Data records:
————————
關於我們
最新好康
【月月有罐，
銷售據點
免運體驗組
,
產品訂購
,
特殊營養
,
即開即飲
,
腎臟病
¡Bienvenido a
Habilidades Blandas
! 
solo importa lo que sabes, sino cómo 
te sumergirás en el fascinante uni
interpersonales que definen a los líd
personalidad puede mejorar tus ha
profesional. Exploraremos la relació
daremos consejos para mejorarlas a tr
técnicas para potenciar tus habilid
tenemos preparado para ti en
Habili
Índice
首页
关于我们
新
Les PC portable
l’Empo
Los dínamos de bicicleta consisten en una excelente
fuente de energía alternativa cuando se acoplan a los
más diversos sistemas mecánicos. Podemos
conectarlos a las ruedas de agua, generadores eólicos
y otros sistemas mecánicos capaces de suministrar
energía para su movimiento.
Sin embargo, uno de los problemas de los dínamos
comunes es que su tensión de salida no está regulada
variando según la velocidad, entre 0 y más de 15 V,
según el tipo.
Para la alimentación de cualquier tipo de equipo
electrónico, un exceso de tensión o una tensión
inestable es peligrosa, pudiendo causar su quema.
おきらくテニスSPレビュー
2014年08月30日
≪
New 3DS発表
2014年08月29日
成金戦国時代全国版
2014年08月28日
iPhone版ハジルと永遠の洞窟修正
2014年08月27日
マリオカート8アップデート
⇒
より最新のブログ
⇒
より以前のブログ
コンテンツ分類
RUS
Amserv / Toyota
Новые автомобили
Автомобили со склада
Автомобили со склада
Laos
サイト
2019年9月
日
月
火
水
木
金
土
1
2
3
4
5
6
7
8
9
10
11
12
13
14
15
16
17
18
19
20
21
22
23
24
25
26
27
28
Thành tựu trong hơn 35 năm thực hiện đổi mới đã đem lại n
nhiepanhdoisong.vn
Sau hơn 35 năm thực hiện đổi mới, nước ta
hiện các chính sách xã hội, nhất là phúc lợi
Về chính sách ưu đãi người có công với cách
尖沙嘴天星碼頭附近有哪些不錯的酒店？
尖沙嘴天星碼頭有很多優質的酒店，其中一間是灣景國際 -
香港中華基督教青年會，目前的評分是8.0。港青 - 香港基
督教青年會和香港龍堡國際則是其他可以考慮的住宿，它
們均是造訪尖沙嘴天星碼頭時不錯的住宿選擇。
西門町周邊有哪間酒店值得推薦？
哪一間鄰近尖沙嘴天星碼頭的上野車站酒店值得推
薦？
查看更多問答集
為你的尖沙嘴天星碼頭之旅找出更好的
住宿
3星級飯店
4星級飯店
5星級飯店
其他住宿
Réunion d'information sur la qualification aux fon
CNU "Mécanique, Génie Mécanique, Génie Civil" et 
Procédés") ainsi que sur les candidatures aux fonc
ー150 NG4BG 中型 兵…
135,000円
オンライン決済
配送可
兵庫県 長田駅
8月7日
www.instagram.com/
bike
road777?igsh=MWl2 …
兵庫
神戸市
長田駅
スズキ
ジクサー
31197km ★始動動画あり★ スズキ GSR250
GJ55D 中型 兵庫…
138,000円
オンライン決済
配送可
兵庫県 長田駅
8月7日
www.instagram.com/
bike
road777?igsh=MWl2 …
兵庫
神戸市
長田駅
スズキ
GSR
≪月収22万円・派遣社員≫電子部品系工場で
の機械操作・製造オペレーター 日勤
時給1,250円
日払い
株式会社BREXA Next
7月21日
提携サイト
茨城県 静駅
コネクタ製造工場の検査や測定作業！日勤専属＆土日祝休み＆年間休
————————
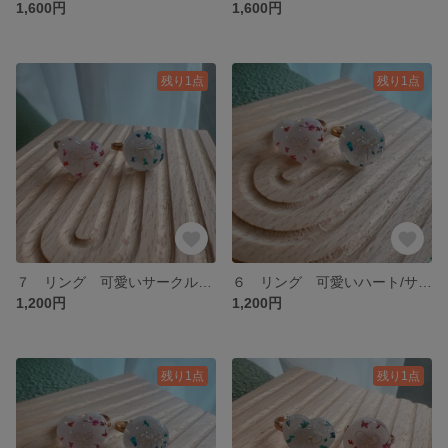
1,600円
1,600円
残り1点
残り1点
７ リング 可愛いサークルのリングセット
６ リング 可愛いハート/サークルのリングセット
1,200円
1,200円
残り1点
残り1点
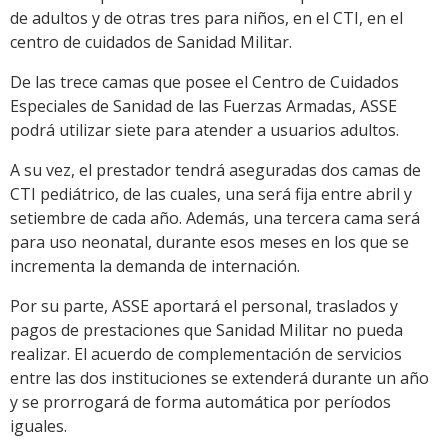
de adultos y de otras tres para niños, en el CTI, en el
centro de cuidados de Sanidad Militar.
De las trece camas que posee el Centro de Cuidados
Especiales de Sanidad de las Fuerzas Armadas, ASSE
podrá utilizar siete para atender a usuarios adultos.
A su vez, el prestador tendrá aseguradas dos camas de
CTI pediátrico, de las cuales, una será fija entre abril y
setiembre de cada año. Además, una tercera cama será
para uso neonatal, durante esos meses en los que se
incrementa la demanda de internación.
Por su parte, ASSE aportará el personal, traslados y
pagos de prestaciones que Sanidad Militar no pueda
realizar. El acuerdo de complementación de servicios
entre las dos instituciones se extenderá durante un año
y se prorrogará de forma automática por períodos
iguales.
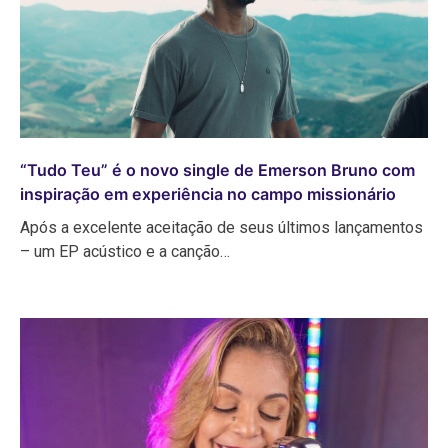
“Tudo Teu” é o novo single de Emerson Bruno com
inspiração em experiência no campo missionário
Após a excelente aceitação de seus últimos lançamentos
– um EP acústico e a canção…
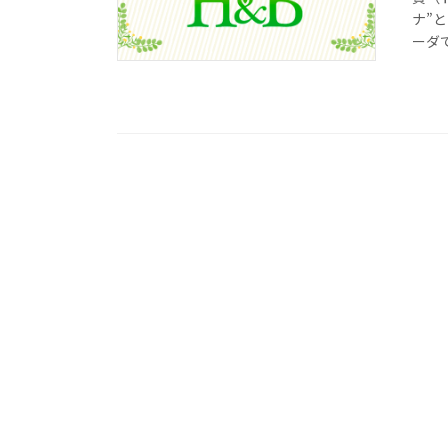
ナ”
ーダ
————————
_Request_
Count how many lines of the rows above contain the string "tipo", and reply with the number alone.

_Finished task_
2